WHAT THE EXERCISE ASKS → Please extract every line of the data below and copy each one word for word, with no changes.

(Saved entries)

++++++++++

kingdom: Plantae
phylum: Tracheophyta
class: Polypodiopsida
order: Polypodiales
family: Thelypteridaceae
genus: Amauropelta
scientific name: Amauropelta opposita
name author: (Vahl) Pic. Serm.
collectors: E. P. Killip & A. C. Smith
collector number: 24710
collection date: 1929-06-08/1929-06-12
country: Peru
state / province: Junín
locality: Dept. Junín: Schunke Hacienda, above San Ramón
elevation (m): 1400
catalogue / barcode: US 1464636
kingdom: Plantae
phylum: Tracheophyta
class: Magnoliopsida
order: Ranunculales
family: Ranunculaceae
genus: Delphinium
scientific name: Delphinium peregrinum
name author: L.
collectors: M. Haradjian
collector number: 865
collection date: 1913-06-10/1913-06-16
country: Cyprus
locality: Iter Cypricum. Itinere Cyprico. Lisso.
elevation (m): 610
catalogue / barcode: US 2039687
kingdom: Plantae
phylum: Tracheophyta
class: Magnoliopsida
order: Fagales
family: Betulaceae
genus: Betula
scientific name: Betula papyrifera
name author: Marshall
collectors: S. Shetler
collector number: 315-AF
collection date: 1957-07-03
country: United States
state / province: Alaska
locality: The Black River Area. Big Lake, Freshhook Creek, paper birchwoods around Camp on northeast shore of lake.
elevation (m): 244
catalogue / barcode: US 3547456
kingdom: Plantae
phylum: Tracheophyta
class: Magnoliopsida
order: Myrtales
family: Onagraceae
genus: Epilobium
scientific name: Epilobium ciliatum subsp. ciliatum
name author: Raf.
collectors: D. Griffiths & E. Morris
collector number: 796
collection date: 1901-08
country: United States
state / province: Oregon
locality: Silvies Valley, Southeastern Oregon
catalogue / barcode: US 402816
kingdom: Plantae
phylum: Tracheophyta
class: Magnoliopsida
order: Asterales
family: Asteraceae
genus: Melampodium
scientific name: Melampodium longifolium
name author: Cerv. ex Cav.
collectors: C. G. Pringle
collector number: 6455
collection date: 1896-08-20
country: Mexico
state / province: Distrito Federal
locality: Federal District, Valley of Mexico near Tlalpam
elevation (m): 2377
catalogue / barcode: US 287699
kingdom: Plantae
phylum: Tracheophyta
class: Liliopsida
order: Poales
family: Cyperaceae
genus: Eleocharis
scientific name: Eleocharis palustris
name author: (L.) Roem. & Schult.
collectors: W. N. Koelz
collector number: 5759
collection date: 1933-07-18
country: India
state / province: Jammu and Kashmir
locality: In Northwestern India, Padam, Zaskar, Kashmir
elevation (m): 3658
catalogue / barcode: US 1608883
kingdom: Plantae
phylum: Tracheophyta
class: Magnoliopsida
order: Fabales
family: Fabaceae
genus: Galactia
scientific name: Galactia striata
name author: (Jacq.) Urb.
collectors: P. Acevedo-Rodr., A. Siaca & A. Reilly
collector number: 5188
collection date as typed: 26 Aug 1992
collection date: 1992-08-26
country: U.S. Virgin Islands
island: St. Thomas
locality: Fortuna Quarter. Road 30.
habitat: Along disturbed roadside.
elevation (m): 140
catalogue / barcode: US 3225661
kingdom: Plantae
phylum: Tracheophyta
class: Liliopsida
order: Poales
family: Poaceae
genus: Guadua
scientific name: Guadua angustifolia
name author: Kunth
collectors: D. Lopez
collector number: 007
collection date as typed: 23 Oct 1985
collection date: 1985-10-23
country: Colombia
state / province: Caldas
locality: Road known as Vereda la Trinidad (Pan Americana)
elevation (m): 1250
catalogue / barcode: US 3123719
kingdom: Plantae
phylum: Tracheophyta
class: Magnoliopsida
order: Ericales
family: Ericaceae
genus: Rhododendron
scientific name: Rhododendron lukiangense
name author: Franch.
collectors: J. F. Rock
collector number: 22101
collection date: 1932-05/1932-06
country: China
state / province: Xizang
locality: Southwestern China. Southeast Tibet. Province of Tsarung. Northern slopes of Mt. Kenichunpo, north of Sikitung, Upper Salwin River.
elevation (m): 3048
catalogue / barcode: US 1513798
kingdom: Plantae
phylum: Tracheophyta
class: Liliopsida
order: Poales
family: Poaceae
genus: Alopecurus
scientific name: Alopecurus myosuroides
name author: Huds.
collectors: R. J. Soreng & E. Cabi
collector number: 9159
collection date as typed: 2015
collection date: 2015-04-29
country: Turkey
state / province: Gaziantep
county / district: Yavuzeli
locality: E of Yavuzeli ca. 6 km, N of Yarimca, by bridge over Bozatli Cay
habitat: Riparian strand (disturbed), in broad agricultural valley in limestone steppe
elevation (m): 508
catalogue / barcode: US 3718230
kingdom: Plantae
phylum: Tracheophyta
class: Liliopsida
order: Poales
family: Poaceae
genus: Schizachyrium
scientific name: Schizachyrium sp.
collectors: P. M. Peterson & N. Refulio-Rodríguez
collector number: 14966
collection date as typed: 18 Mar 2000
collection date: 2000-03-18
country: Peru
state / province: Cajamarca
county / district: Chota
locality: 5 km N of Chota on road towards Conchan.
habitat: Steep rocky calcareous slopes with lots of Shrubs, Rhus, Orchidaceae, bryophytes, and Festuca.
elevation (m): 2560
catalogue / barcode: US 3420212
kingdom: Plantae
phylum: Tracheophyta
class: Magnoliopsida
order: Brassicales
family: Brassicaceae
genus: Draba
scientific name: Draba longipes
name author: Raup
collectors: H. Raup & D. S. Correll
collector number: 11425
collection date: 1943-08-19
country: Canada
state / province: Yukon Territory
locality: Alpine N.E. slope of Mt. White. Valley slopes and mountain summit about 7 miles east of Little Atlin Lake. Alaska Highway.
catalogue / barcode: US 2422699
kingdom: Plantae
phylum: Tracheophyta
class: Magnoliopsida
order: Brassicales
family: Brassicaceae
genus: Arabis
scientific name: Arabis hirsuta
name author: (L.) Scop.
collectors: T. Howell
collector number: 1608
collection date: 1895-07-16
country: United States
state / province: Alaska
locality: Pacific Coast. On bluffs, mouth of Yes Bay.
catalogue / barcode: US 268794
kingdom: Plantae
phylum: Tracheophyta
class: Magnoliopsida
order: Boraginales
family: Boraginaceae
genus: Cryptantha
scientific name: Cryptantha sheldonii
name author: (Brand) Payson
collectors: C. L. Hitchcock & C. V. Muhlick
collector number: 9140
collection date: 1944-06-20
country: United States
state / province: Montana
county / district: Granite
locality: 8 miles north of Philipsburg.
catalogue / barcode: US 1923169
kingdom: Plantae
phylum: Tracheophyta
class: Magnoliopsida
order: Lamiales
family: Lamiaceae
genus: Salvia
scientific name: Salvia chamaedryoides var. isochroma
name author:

++++++++++

REPLY →
kingdom: Plantae
phylum: Tracheophyta
class: Polypodiopsida
order: Polypodiales
family: Thelypteridaceae
genus: Amauropelta
scientific name: Amauropelta opposita
name author: (Vahl) Pic. Serm.
collectors: E. P. Killip & A. C. Smith
collector number: 24710
collection date: 1929-06-08/1929-06-12
country: Peru
state / province: Junín
locality: Dept. Junín: Schunke Hacienda, above San Ramón
elevation (m): 1400
catalogue / barcode: US 1464636
kingdom: Plantae
phylum: Tracheophyta
class: Magnoliopsida
order: Ranunculales
family: Ranunculaceae
genus: Delphinium
scientific name: Delphinium peregrinum
name author: L.
collectors: M. Haradjian
collector number: 865
collection date: 1913-06-10/1913-06-16
country: Cyprus
locality: Iter Cypricum. Itinere Cyprico. Lisso.
elevation (m): 610
catalogue / barcode: US 2039687
kingdom: Plantae
phylum: Tracheophyta
class: Magnoliopsida
order: Fagales
family: Betulaceae
genus: Betula
scientific name: Betula papyrifera
name author: Marshall
collectors: S. Shetler
collector number: 315-AF
collection date: 1957-07-03
country: United States
state / province: Alaska
locality: The Black River Area. Big Lake, Freshhook Creek, paper birchwoods around Camp on northeast shore of lake.
elevation (m): 244
catalogue / barcode: US 3547456
kingdom: Plantae
phylum: Tracheophyta
class: Magnoliopsida
order: Myrtales
family: Onagraceae
genus: Epilobium
scientific name: Epilobium ciliatum subsp. ciliatum
name author: Raf.
collectors: D. Griffiths & E. Morris
collector number: 796
collection date: 1901-08
country: United States
state / province: Oregon
locality: Silvies Valley, Southeastern Oregon
catalogue / barcode: US 402816
kingdom: Plantae
phylum: Tracheophyta
class: Magnoliopsida
order: Asterales
family: Asteraceae
genus: Melampodium
scientific name: Melampodium longifolium
name author: Cerv. ex Cav.
collectors: C. G. Pringle
collector number: 6455
collection date: 1896-08-20
country: Mexico
state / province: Distrito Federal
locality: Federal District, Valley of Mexico near Tlalpam
elevation (m): 2377
catalogue / barcode: US 287699
kingdom: Plantae
phylum: Tracheophyta
class: Liliopsida
order: Poales
family: Cyperaceae
genus: Eleocharis
scientific name: Eleocharis palustris
name author: (L.) Roem. & Schult.
collectors: W. N. Koelz
collector number: 5759
collection date: 1933-07-18
country: India
state / province: Jammu and Kashmir
locality: In Northwestern India, Padam, Zaskar, Kashmir
elevation (m): 3658
catalogue / barcode: US 1608883
kingdom: Plantae
phylum: Tracheophyta
class: Magnoliopsida
order: Fabales
family: Fabaceae
genus: Galactia
scientific name: Galactia striata
name author: (Jacq.) Urb.
collectors: P. Acevedo-Rodr., A. Siaca & A. Reilly
collector number: 5188
collection date as typed: 26 Aug 1992
collection date: 1992-08-26
country: U.S. Virgin Islands
island: St. Thomas
locality: Fortuna Quarter. Road 30.
habitat: Along disturbed roadside.
elevation (m): 140
catalogue / barcode: US 3225661
kingdom: Plantae
phylum: Tracheophyta
class: Liliopsida
order: Poales
family: Poaceae
genus: Guadua
scientific name: Guadua angustifolia
name author: Kunth
collectors: D. Lopez
collector number: 007
collection date as typed: 23 Oct 1985
collection date: 1985-10-23
country: Colombia
state / province: Caldas
locality: Road known as Vereda la Trinidad (Pan Americana)
elevation (m): 1250
catalogue / barcode: US 3123719
kingdom: Plantae
phylum: Tracheophyta
class: Magnoliopsida
order: Ericales
family: Ericaceae
genus: Rhododendron
scientific name: Rhododendron lukiangense
name author: Franch.
collectors: J. F. Rock
collector number: 22101
collection date: 1932-05/1932-06
country: China
state / province: Xizang
locality: Southwestern China. Southeast Tibet. Province of Tsarung. Northern slopes of Mt. Kenichunpo, north of Sikitung, Upper Salwin River.
elevation (m): 3048
catalogue / barcode: US 1513798
kingdom: Plantae
phylum: Tracheophyta
class: Liliopsida
order: Poales
family: Poaceae
genus: Alopecurus
scientific name: Alopecurus myosuroides
name author: Huds.
collectors: R. J. Soreng & E. Cabi
collector number: 9159
collection date as typed: 2015
collection date: 2015-04-29
country: Turkey
state / province: Gaziantep
county / district: Yavuzeli
locality: E of Yavuzeli ca. 6 km, N of Yarimca, by bridge over Bozatli Cay
habitat: Riparian strand (disturbed), in broad agricultural valley in limestone steppe
elevation (m): 508
catalogue / barcode: US 3718230
kingdom: Plantae
phylum: Tracheophyta
class: Liliopsida
order: Poales
family: Poaceae
genus: Schizachyrium
scientific name: Schizachyrium sp.
collectors: P. M. Peterson & N. Refulio-Rodríguez
collector number: 14966
collection date as typed: 18 Mar 2000
collection date: 2000-03-18
country: Peru
state / province: Cajamarca
county / district: Chota
locality: 5 km N of Chota on road towards Conchan.
habitat: Steep rocky calcareous slopes with lots of Shrubs, Rhus, Orchidaceae, bryophytes, and Festuca.
elevation (m): 2560
catalogue / barcode: US 3420212
kingdom: Plantae
phylum: Tracheophyta
class: Magnoliopsida
order: Brassicales
family: Brassicaceae
genus: Draba
scientific name: Draba longipes
name author: Raup
collectors: H. Raup & D. S. Correll
collector number: 11425
collection date: 1943-08-19
country: Canada
state / province: Yukon Territory
locality: Alpine N.E. slope of Mt. White. Valley slopes and mountain summit about 7 miles east of Little Atlin Lake. Alaska Highway.
catalogue / barcode: US 2422699
kingdom: Plantae
phylum: Tracheophyta
class: Magnoliopsida
order: Brassicales
family: Brassicaceae
genus: Arabis
scientific name: Arabis hirsuta
name author: (L.) Scop.
collectors: T. Howell
collector number: 1608
collection date: 1895-07-16
country: United States
state / province: Alaska
locality: Pacific Coast. On bluffs, mouth of Yes Bay.
catalogue / barcode: US 268794
kingdom: Plantae
phylum: Tracheophyta
class: Magnoliopsida
order: Boraginales
family: Boraginaceae
genus: Cryptantha
scientific name: Cryptantha sheldonii
name author: (Brand) Payson
collectors: C. L. Hitchcock & C. V. Muhlick
collector number: 9140
collection date: 1944-06-20
country: United States
state / province: Montana
county / district: Granite
locality: 8 miles north of Philipsburg.
catalogue / barcode: US 1923169
kingdom: Plantae
phylum: Tracheophyta
class: Magnoliopsida
order: Lamiales
family: Lamiaceae
genus: Salvia
scientific name: Salvia chamaedryoides var. isochroma
name author:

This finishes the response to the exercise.